None of this would have impressed the post-structuralist critics, who were consistently anti-Romantic. But there is one modern writer, admired by the post-structuralists, who would have appreciated Vinaver’s argument, and that is James Joyce. One of the greatest examples of interlace technique is the Book of Kells, an illuminated manuscript of the four gospels dating from around 800 CE. Joseph Campbell analyzes the intricate symbolism of its famous “Tunc” page in The Masks of God, volume 3. Joyce called the Book of Kells “the most Irish thing we have,” and used it as one model for his last work, Finnegans Wake. If there were ever an example of “infinite multiplication” moving towards infinity, it is the Wake, which has no continuous story line but tells all the stories of both the gods and the human race all at once in a polyphonic, polysemous language of puns within puns that self-deconstructs in every sentence. Derrida admitted that he was fascinated by it. It has no center because everywhere you are is a center that reflects all the other centers. At the same time, the Wake is a mandala, a crossed circle, the ultimate symbol of unity. It has four parts, and, instead of beginning, middle, and end, the text goes around in a circle, the fragmentary last sentence being completed by the fragmentary first sentence on the first page. What is a mandala but a stylized web, and what is a web but an image of gossamer beauty spun out of the body of a creature with a bad reputation but who in the end is an archetypal symbol of the artist herself?
References
Eliade, Mircea. “The ‘God Who Binds’ and the Symbolism of Knots.” In Images and Symbols: Studies in Religious Symbolism. Princeton University Press, 1991 (originally published 1952). 92-124.
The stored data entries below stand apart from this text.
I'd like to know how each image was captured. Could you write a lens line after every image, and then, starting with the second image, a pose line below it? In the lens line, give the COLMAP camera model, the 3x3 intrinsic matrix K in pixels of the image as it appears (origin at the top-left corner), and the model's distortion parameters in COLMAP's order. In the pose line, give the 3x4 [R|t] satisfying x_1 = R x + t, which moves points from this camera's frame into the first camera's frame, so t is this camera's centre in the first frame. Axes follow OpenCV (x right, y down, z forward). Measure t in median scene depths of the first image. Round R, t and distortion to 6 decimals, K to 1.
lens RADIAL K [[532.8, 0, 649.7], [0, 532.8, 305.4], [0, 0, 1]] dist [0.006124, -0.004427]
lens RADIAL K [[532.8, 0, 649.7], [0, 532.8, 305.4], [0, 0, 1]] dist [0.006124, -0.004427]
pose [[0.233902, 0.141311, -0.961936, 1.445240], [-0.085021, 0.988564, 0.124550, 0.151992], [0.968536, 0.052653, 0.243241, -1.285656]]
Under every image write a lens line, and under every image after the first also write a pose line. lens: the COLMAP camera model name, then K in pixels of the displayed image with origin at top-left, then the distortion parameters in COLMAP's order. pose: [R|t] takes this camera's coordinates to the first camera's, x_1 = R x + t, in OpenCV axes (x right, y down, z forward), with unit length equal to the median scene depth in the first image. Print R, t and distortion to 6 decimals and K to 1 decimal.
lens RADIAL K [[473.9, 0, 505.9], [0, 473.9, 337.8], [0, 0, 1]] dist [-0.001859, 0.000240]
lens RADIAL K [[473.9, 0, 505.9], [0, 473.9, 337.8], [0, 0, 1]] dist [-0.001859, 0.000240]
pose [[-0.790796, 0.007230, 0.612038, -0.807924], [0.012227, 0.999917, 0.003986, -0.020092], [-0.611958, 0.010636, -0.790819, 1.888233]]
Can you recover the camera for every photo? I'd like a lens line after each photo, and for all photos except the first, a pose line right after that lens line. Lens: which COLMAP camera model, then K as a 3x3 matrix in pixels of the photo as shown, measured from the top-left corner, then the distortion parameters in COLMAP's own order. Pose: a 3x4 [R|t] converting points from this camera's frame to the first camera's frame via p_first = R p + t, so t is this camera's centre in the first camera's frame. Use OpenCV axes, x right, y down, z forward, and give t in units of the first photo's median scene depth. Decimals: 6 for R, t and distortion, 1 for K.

Eliade, Mircea. “Ropes and Puppets.” In The Two and the One. University of Chicago Press, 1965. 160-88.
Vinaver, Eugène. “The Poetry of Interlace.” In The Rise of Romance. D.S. Brewer, 1971. 68-98.
“Spider Woman Creates the Humans.” In “Portfolio of Creation Myths” in Dreams and Inward Journeys: A Rhetoric and Reader for Writers, 8th edition. Edited by Marjorie Ford and Jon Ford. 170-71.